LONDON // British police are investigating whether three sisters and their nine children have travelled to join ISIL extremists in Syria.
The Dawood family, from Bradford, England, disappeared after going to Saudi Arabia for an Umrah pilgrimage. Police on Tuesday said they failed to return to the UK.
Khadija, Sugra and Zohra Dawood, all in their 30s, travelled to Medina with their children, aged 3 to 15, on May 28. They were due to return June 11, but broke off all contact June 9.
“One of the possibilities is they travelled to Turkey to travel to Syria,” Balaal Khan, the lawyer acting on behalf of the women’s husbands, said in a statement. “The suspicion, and main concern, is that the women have taken their children to Syria.”

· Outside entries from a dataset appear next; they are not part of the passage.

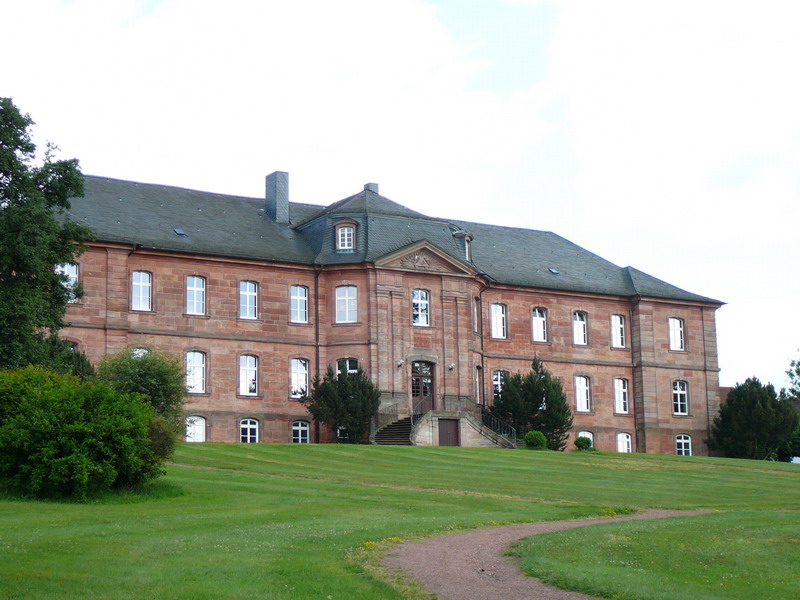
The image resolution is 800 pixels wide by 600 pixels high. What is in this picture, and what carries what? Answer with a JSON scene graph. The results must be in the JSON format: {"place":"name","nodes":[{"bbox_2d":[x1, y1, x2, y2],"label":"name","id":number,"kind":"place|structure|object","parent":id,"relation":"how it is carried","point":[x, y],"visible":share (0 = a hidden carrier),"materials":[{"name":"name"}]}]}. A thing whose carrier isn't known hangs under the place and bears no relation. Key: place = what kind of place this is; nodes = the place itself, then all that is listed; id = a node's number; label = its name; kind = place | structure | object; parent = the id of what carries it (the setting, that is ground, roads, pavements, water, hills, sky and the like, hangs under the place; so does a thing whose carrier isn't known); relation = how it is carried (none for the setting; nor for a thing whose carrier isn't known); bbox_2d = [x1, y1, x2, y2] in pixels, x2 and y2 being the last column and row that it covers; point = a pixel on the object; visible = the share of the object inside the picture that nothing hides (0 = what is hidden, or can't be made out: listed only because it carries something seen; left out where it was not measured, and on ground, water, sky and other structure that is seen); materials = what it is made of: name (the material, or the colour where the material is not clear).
{"place":"outdoors","nodes":[
{"label":"outdoors","id":0,"kind":"place"},
{"bbox_2d":[46,167,727,457],"label":"building","id":1,"kind":"structure","parent":0,"point":[232,268],"materials":[{"name":"red stone"}]},
{"bbox_2d":[54,261,79,301],"label":"window","id":2,"kind":"structure","parent":1,"relation":"in","point":[72,269],"materials":[{"name":"glass"}]},
{"bbox_2d":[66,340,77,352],"label":"window","id":3,"kind":"structure","parent":1,"relation":"in","point":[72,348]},
{"bbox_2d":[131,347,148,357],"label":"window","id":4,"kind":"structure","parent":1,"relation":"in","point":[136,352],"materials":[{"name":"white"}]},
{"bbox_2d":[130,270,152,310],"label":"window","id":5,"kind":"structure","parent":1,"relation":"in","point":[144,281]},
{"bbox_2d":[185,350,205,393],"label":"window","id":6,"kind":"structure","parent":1,"relation":"in","point":[199,372],"materials":[{"name":"white glass"}]},
{"bbox_2d":[185,276,206,314],"label":"window","id":7,"kind":"structure","parent":1,"relation":"in","point":[197,281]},
{"bbox_2d":[185,416,206,441],"label":"window","id":8,"kind":"structure","parent":1,"relation":"in","point":[199,422],"materials":[{"name":"white"}]},
{"bbox_2d":[238,354,258,395],"label":"window","id":9,"kind":"structure","parent":1,"relation":"in","point":[242,375],"materials":[{"name":"white glass"}]},
{"bbox_2d":[239,280,258,319],"label":"window","id":10,"kind":"structure","parent":1,"relation":"in","point":[242,293],"materials":[{"name":"glass"}]},
{"bbox_2d":[239,417,258,442],"label":"window","id":11,"kind":"structure","parent":1,"relation":"in","point":[249,422],"materials":[{"name":"white"}]},
{"bbox_2d":[289,285,308,322],"label":"window","id":12,"kind":"structure","parent":1,"relation":"in","point":[302,298],"materials":[{"name":"glass"}]},
{"bbox_2d":[289,358,308,398],"label":"window","id":13,"kind":"structure","parent":1,"relation":"in","point":[302,375],"materials":[{"name":"white glass"}]},
{"bbox_2d":[291,420,309,442],"label":"window","id":14,"kind":"structure","parent":1,"relation":"in","point":[303,427],"materials":[{"name":"white"}]},
{"bbox_2d":[314,266,320,443],"label":"drainpipe","id":15,"kind":"object","parent":1,"relation":"attached to","point":[318,431],"visible":0.76,"materials":[{"name":"metal"}]},
{"bbox_2d":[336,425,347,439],"label":"window","id":16,"kind":"structure","parent":1,"relation":"in","point":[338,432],"materials":[{"name":"black glass"}]},
{"bbox_2d":[333,219,356,250],"label":"dormer window","id":17,"kind":"structure","parent":1,"relation":"in","point":[351,241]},
{"bbox_2d":[335,285,358,322],"label":"window","id":18,"kind":"structure","parent":1,"relation":"in","point":[346,293],"materials":[{"name":"glass"}]},
{"bbox_2d":[336,358,358,377],"label":"window","id":19,"kind":"structure","parent":1,"relation":"in","point":[346,363],"materials":[{"name":"glass"}]},
{"bbox_2d":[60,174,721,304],"label":"roof","id":20,"kind":"structure","parent":1,"relation":"on","point":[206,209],"materials":[{"name":"grey stone"}]},
{"bbox_2d":[173,227,185,235],"label":"skylight","id":21,"kind":"object","parent":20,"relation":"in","point":[179,232],"visible":0.7,"materials":[{"name":"blue glass"}]},
{"bbox_2d":[264,170,288,222],"label":"chimney","id":22,"kind":"object","parent":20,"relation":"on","point":[272,190],"visible":0.89,"materials":[{"name":"grey stone"}]},
{"bbox_2d":[364,182,378,193],"label":"chimney","id":23,"kind":"object","parent":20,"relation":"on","point":[376,185],"visible":0.34,"materials":[{"name":"grey"}]},
{"bbox_2d":[548,267,559,273],"label":"skylight","id":24,"kind":"object","parent":20,"relation":"in","point":[554,271],"visible":0.77},
{"bbox_2d":[396,359,404,367],"label":"wall lamp","id":25,"kind":"object","parent":1,"relation":"attached to","point":[400,365],"visible":0.96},
{"bbox_2d":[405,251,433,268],"label":"relief sculpture","id":26,"kind":"object","parent":1,"relation":"attached to","point":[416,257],"visible":0.88,"materials":[{"name":"brown stone"}]},
{"bbox_2d":[411,289,430,326],"label":"window","id":27,"kind":"structure","parent":1,"relation":"in","point":[423,305],"materials":[{"name":"glass"}]},
{"bbox_2d":[411,360,434,413],"label":"door","id":28,"kind":"structure","parent":1,"relation":"in","point":[413,392],"materials":[{"name":"brown wood"}]},
{"bbox_2d":[447,362,455,370],"label":"wall lamp","id":29,"kind":"object","parent":1,"relation":"attached to","point":[451,367],"visible":0.97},
{"bbox_2d":[453,230,472,260],"label":"dormer window","id":30,"kind":"structure","parent":1,"relation":"attached to","point":[466,249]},
{"bbox_2d":[471,296,479,333],"label":"window","id":31,"kind":"structure","parent":1,"relation":"in","point":[476,315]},
{"bbox_2d":[474,365,480,404],"label":"window","id":32,"kind":"structure","parent":1,"relation":"in","point":[477,384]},
{"bbox_2d":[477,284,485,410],"label":"drainpipe","id":33,"kind":"object","parent":1,"relation":"attached to","point":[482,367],"visible":0.72,"materials":[{"name":"metal"}]},
{"bbox_2d":[490,302,506,338],"label":"window","id":34,"kind":"structure","parent":1,"relation":"in","point":[499,316],"materials":[{"name":"white"}]},
{"bbox_2d":[492,369,508,400],"label":"window","id":35,"kind":"structure","parent":1,"relation":"in","point":[499,389],"materials":[{"name":"glass"}]},
{"bbox_2d":[531,307,548,341],"label":"window","id":36,"kind":"structure","parent":1,"relation":"in","point":[539,328],"materials":[{"name":"white"}]},
{"bbox_2d":[572,311,588,344],"label":"window","id":37,"kind":"structure","parent":1,"relation":"in","point":[578,323],"materials":[{"name":"white"}]},
{"bbox_2d":[574,375,590,412],"label":"window","id":38,"kind":"structure","parent":1,"relation":"in","point":[578,394],"materials":[{"name":"white glass"}]},
{"bbox_2d":[577,431,593,446],"label":"window","id":39,"kind":"structure","parent":1,"relation":"in","point":[588,434],"materials":[{"name":"white"}]},
{"bbox_2d":[610,314,626,347],"label":"window","id":40,"kind":"structure","parent":1,"relation":"in","point":[613,321],"materials":[{"name":"white"}]},
{"bbox_2d":[613,378,629,413],"label":"window","id":41,"kind":"structure","parent":1,"relation":"in","point":[620,387],"materials":[{"name":"white"}]},
{"bbox_2d":[616,432,631,451],"label":"window","id":42,"kind":"structure","parent":1,"relation":"in","point":[625,442],"materials":[{"name":"white"}]},
{"bbox_2d":[629,298,641,454],"label":"drainpipe","id":43,"kind":"object","parent":1,"relation":"attached to","point":[631,347],"visible":0.81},
{"bbox_2d":[668,317,684,350],"label":"window","id":44,"kind":"structure","parent":1,"relation":"in","point":[678,328],"materials":[{"name":"white"}]},
{"bbox_2d":[672,380,688,414],"label":"window","id":45,"kind":"structure","parent":1,"relation":"in","point":[678,387],"materials":[{"name":"glass"}]},
{"bbox_2d":[675,433,692,454],"label":"window","id":46,"kind":"structure","parent":1,"relation":"in","point":[683,449],"materials":[{"name":"white"}]},
{"bbox_2d":[0,441,799,599],"label":"lawn","id":47,"kind":"structure","parent":0,"point":[282,446],"materials":[{"name":"green plant"}]},
{"bbox_2d":[0,96,91,371],"label":"tree","id":48,"kind":"object","parent":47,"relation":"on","point":[19,142],"visible":0.97,"materials":[{"name":"green plant"}]},
{"bbox_2d":[0,364,173,498],"label":"large shrub","id":49,"kind":"object","parent":47,"relation":"on","point":[43,432],"visible":0.99,"materials":[{"name":"green plant"}]},
{"bbox_2d":[97,347,187,435],"label":"shrub","id":50,"kind":"object","parent":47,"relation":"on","point":[156,372],"visible":0.61,"materials":[{"name":"green plant"}]},
{"bbox_2d":[305,364,379,442],"label":"shrub","id":51,"kind":"object","parent":47,"relation":"on","point":[338,387],"visible":0.96,"materials":[{"name":"green plant"}]},
{"bbox_2d":[371,415,416,444],"label":"staircase","id":52,"kind":"structure","parent":47,"relation":"on","point":[401,422],"materials":[{"name":"grey stone"}]},
{"bbox_2d":[370,400,410,439],"label":"railing","id":53,"kind":"object","parent":52,"relation":"on","point":[396,407],"visible":0.65,"materials":[{"name":"metal"}]},
{"bbox_2d":[410,409,516,447],"label":"stone staircase","id":54,"kind":"structure","parent":47,"relation":"on","point":[433,419],"materials":[{"name":"grey stone"}]},
{"bbox_2d":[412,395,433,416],"label":"railing","id":55,"kind":"object","parent":54,"relation":"on","point":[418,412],"visible":0.63,"materials":[{"name":"metal"}]},
{"bbox_2d":[437,418,459,445],"label":"door","id":56,"kind":"structure","parent":54,"relation":"in","point":[454,427],"materials":[{"name":"brown wood"}]},
{"bbox_2d":[481,409,517,445],"label":"railing","id":57,"kind":"object","parent":54,"relation":"on","point":[512,429],"visible":0.62,"materials":[{"name":"black metal"}]},
{"bbox_2d":[487,356,571,448],"label":"conifer tree","id":58,"kind":"object","parent":47,"relation":"on","point":[537,392],"visible":0.88,"materials":[{"name":"green plant"}]},
{"bbox_2d":[523,430,547,449],"label":"shrub","id":59,"kind":"object","parent":47,"relation":"on","point":[532,434],"visible":0.88,"materials":[{"name":"green plant"}]},
{"bbox_2d":[574,435,592,450],"label":"shrub","id":60,"kind":"object","parent":47,"relation":"on","point":[578,439],"visible":0.95,"materials":[{"name":"green plant"}]},
{"bbox_2d":[708,377,798,460],"label":"tree","id":61,"kind":"object","parent":47,"relation":"on","point":[739,419],"visible":0.97,"materials":[{"name":"green plant"}]},
{"bbox_2d":[0,0,799,393],"label":"sky","id":62,"kind":"structure","parent":0,"point":[424,10],"materials":[{"name":"white"}]},
{"bbox_2d":[367,509,708,599],"label":"gravel path","id":63,"kind":"structure","parent":0,"point":[443,543],"materials":[{"name":"brown gravel"}]},
{"bbox_2d":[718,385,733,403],"label":"background building","id":64,"kind":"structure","parent":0,"point":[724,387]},
{"bbox_2d":[783,352,799,401],"label":"tree","id":65,"kind":"object","parent":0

Mr Khan said they may have tried to join a brother of the three sisters who is suspected to be fighting with ISIL in Syria.
Naz Shah, the local member of parliament, told Sky News she had met the women’s husbands and that they were shocked to have discovered their families were missing.
“If they have gone to Syria then the alarm bells are really, really loud,” she said, saying work had to be done to understand why the women would have taken such action without their husbands’ consent.
British authorities estimate more than 700 Britons have travelled to Syria, with a significant proportion thought to have joined ISIL which has taken over vast areas of the country and Iraq.
Families are among those to have travelled, and police said of those arrested on their return to Britain last year, 11 per cent were women and 17 percent were under 20.
“We are extremely concerned for the safety of the family,” said Assistant Chief Constable Russ Foster, of West Yorkshire Police. “Their families are gravely worried about them and want them home.”